Extracted text:
-------

If Brad Gosser’s buddy Booker Bourbon gets lost while they’re hunting, the search will be a little easier than it used to be.

Booker is Gosser’s 3-year-old springer spaniel he uses mostly when hunting pheasants.

A regulation change by the Pennsylvania Game Commission several years ago is now gaining attention. Unarmed hunters are allowed to walk onto private property to retrieve their lost dogs – even on land posted “no hunting.”

“I’ve been hunting all of my life and hunt every year but I didn’t know about this change,’’ said Gosser, a hunter residing in Hempfield Township.

In his day job, Gosser is executive director and vice president of Greenville Reynolds Development Corp. But he’s also an avid hunter who has owned a number of hunting dogs.

Booker, highly trained by Gosser, responds to verbal, whistle and hand sign commands such as to hunt and sit. Booker instinctively responds with excitement to let his master know he’s on the scent of game.

“He goes birdie,’’ Gosser joked.

-------

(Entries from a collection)
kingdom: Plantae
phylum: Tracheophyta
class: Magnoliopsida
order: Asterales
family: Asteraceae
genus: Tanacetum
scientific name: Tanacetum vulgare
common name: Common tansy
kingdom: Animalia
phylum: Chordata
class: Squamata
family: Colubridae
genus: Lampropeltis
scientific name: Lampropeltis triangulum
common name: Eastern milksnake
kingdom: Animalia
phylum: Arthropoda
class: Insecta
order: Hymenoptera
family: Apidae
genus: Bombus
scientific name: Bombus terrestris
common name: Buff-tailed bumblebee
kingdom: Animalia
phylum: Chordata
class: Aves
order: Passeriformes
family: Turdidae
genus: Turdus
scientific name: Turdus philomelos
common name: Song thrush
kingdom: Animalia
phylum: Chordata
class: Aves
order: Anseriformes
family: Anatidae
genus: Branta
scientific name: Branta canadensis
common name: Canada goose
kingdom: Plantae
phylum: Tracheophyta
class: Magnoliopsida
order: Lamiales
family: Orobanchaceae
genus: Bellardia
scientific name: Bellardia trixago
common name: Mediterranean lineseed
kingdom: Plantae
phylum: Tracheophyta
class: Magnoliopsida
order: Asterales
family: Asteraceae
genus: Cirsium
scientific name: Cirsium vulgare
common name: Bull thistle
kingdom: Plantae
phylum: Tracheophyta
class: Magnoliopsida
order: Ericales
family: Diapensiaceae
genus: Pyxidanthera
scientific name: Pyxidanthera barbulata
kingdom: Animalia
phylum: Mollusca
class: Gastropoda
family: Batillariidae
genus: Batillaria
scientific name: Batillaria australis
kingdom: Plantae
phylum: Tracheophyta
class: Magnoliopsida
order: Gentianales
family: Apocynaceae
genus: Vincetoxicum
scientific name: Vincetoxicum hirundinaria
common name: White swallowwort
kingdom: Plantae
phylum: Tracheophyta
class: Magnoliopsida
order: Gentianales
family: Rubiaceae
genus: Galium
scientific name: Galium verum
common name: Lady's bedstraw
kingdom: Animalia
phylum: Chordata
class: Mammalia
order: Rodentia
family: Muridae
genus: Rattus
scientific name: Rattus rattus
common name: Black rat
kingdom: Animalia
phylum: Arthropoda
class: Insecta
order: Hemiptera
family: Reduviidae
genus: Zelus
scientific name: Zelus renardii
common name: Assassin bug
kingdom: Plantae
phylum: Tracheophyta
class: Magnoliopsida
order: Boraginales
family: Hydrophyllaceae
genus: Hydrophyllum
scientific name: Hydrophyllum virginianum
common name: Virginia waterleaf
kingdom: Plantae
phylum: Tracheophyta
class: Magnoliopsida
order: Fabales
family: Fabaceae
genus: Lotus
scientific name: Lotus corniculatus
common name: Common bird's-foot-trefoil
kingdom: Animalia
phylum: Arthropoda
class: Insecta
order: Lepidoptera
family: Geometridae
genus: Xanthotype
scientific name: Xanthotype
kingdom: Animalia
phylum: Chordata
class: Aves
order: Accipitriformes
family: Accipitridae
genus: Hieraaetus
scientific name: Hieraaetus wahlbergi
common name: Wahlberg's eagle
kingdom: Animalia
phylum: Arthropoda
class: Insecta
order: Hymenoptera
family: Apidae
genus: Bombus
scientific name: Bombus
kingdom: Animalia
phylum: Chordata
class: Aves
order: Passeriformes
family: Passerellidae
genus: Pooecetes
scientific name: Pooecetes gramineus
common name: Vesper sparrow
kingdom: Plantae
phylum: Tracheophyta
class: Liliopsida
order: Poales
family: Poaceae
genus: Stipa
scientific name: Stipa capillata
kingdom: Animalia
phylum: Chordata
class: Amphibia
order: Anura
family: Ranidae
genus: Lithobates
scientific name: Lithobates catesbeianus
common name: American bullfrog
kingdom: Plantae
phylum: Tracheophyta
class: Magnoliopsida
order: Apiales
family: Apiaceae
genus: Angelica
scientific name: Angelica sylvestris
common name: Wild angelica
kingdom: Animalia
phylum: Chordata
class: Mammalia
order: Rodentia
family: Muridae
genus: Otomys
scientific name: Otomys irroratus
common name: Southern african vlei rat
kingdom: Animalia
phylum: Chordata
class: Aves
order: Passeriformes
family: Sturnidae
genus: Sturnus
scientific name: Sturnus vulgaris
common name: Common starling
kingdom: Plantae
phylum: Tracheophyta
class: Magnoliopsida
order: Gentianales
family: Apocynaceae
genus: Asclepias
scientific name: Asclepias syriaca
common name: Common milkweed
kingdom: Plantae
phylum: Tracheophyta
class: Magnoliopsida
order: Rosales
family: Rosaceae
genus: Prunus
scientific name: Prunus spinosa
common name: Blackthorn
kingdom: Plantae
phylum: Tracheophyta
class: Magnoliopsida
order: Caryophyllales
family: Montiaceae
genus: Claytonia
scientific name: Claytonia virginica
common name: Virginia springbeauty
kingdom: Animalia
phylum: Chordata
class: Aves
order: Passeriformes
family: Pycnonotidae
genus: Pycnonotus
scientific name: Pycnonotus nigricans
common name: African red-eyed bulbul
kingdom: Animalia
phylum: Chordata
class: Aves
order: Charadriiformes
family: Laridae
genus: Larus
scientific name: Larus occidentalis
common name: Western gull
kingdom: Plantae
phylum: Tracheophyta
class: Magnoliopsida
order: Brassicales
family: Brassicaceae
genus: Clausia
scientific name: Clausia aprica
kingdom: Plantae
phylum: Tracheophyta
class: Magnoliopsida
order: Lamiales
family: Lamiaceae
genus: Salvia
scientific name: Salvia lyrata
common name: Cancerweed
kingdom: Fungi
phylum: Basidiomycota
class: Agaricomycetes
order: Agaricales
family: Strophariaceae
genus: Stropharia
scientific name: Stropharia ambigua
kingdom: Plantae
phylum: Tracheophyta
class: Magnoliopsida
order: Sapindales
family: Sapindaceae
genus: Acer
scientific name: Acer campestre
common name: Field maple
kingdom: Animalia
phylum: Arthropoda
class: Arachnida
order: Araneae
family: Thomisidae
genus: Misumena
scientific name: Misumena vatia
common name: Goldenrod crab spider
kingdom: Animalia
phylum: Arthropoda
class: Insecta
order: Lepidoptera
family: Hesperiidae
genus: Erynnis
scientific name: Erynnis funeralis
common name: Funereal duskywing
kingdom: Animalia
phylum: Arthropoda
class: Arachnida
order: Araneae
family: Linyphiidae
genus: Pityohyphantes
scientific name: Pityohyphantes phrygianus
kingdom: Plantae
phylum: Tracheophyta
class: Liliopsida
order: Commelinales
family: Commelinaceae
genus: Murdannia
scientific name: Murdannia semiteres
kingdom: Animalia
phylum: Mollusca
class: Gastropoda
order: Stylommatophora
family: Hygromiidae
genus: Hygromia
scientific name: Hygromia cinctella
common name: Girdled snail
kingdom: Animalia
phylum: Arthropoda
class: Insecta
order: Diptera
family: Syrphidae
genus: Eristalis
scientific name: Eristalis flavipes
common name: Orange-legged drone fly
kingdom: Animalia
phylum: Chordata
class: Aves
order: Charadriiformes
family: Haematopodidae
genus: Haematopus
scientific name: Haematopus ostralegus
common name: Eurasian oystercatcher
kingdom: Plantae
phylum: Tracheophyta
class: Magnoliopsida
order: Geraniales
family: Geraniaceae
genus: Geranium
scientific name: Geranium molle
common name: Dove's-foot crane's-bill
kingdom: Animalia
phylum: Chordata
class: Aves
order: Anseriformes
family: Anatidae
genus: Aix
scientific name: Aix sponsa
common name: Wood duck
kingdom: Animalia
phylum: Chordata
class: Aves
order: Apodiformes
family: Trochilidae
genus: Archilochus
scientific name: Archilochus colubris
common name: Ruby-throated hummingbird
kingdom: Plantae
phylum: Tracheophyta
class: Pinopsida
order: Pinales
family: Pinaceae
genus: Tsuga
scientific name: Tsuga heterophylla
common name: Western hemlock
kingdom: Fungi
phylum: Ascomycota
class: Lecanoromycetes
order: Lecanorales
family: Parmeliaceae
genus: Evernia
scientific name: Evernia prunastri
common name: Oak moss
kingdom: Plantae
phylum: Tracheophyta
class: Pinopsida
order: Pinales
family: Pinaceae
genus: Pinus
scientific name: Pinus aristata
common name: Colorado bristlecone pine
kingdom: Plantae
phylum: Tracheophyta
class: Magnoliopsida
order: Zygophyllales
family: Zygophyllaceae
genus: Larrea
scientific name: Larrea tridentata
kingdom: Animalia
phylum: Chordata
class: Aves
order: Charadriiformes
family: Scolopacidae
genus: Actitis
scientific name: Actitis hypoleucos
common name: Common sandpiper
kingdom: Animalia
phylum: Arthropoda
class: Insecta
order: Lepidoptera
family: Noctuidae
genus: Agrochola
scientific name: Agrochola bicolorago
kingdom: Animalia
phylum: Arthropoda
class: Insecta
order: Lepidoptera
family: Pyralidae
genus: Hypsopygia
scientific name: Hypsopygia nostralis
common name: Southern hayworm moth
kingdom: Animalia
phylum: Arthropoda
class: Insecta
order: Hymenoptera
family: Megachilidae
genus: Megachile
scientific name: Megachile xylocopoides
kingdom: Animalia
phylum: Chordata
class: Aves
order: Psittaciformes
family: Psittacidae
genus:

-------

Tasks to complete:
1 - Copy out the part of the hunting dog article starting at "Booker is Gosser’s" and ending at "of hunting dogs.".
2 - In the hunting dog article, what breed of dog is Booker?
These entries are separate material, apart from the hunting dog article.

Per-task answers:
1 -
Booker is Gosser’s 3-year-old springer spaniel he uses mostly when hunting pheasants.

A regulation change by the Pennsylvania Game Commission several years ago is now gaining attention. Unarmed hunters are allowed to walk onto private property to retrieve their lost dogs – even on land posted “no hunting.”

“I’ve been hunting all of my life and hunt every year but I didn’t know about this change,’’ said Gosser, a hunter residing in Hempfield Township.

In his day job, Gosser is executive director and vice president of Greenville Reynolds Development Corp. But he’s also an avid hunter who has owned a number of hunting dogs.

2 - A springer spaniel.